- 課題
1. 本文に出てくる地名を、出てくる順にすべて挙げてください。
2. 本文のうち「かな:そうです。ワーキングホ」から「にわたしは思ったんで(笑)。」までの部分を、両端も含めて一字一句変えずに返してください。

ゆかり:さっそく自己紹介をしてもらってもいいですか?


かな:カナダのオンタリオ州トロントにいて、夫と、5歳と2歳の娘2人と暮らしてます。


ゆかり:30歳くらいのときにワーホリで海外に出られたんでしたっけ?


かな:そうです。ワーキングホリデーっていう30歳まで使えるビザがあるんですけど、30歳のときにそれでオーストラリアに行って、カナダにきたんです。


またオーストラリアに戻るつもりやったんですけど、今の夫と出会ったんで。で、カナダにとどまることになりました(笑)。


ゆかり:そうなんですね。けっこう出会ってすぐにご結婚みたいな感じだったのかな?


かな:そうですね。カナダに着いて1ヶ月とかで今の夫と出会って、それからずっと一緒にいるんで。でも、会ったときにこの人と結婚したいっていうのはすぐにわたしは思ったんで(笑)。


ゆかり:そっかそっか。


かな:ものにできたっていう感じですね(笑)。


ゆかり:日本人なんですよね、旦那さん。


かな:日本人なんです。国際結婚とかではなくて。向こうも10年前くらいにカナダに大学生として来て。彼はワーホリとかじゃなくカレッジで来て、現地のサラリーマンとして働いて自分で永住権をとってカナダにいる感じですね。


ゆかり:じゃあ、この先もカナダかなって感じなのかな?今のところ。


かな:うーん、夫はやっぱりカナダの働き方が好きみたいで(笑)。カナダが合ってるって言ってますね。わたしはもうどっちでもいいんですけどね。

- データ
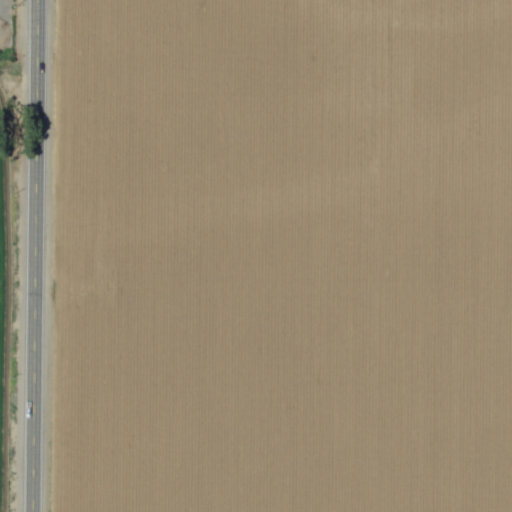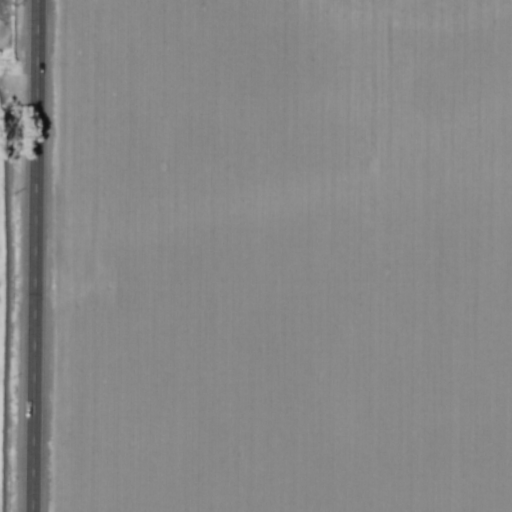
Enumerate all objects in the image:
road: (35, 256)
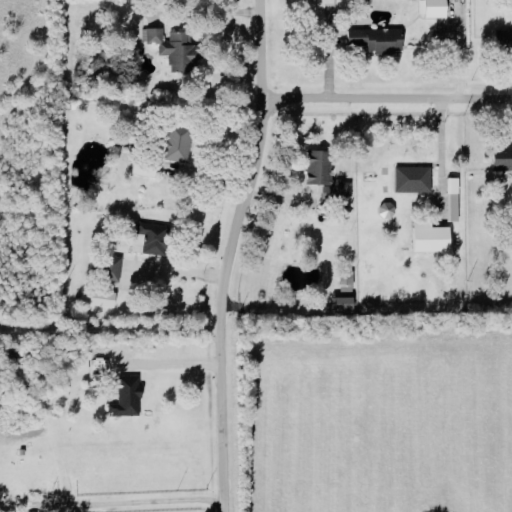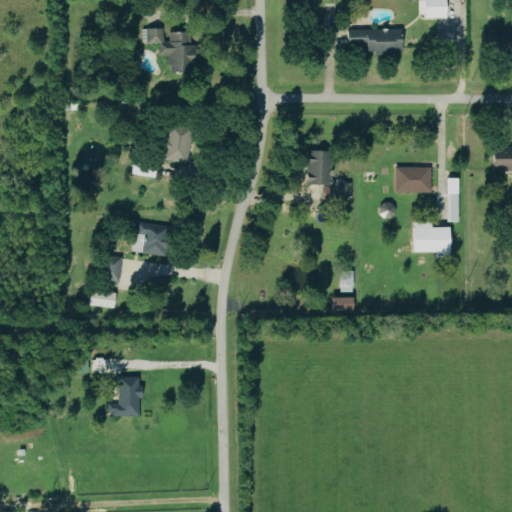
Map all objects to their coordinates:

- 解答
1. カナダ、オンタリオ州、トロント、オーストラリア

2.
かな:そうです。ワーキングホリデーっていう30歳まで使えるビザがあるんですけど、30歳のときにそれでオーストラリアに行って、カナダにきたんです。


またオーストラリアに戻るつもりやったんですけど、今の夫と出会ったんで。で、カナダにとどまることになりました(笑)。


ゆかり:そうなんですね。けっこう出会ってすぐにご結婚みたいな感じだったのかな?


かな:そうですね。カナダに着いて1ヶ月とかで今の夫と出会って、それからずっと一緒にいるんで。でも、会ったときにこの人と結婚したいっていうのはすぐにわたしは思ったんで(笑)。